Rotavirus is a virus that infects the bowels. Rotavirus is the most common cause of severe diarrhea among infants and children throughout the world and causes the death of about 500,000 children worldwide annually. The name rotavirus comes from the characteristic wheel-like appearance of the virus when viewed by electron microscopy (the name rotavirus is derived from the Latin rota, meaning "wheel").
Since 2006, vaccination has been available for rotavirus infection. Prior to the availability of a vaccine, almost all children became infected with rotavirus by their third birthday. Repeat infections with different viral strains are possible, and most children had several episodes of rotavirus infection in the first years of life. After several infections with different strains of the virus, children acquire immunity to rotavirus. Babies and toddlers between the ages of 6 and 24 months are at greatest risk for developing severe disease from rotavirus infection. Adults sometimes become infected, but the resulting illness is usually mild.

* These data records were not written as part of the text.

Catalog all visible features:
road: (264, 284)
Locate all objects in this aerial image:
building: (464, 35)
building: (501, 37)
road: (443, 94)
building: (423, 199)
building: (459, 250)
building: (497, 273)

Each year in the U.S., prior to the development of the rotavirus vaccine, rotavirus infection resulted in the hospitalization of an estimated 55,000 children, 200,000 emergency-room visits, and approximately 500,000 visits to doctor's offices. Worldwide, rotavirus infection is still a significant cause of death in infants and children. Rotavirus affects populations in all socioeconomic groups and is equally prevalent in industrialized and developing countries, so differences in sanitation practices or water supply are not likely to affect the incidence of the infection.
In the U.S., rotavirus infections usually peak in the fall months in the Southwest and spread to the Northeast by spring, so infections are most common during the winter months from November to May. However, infection with rotavirus can occur anytime of the year.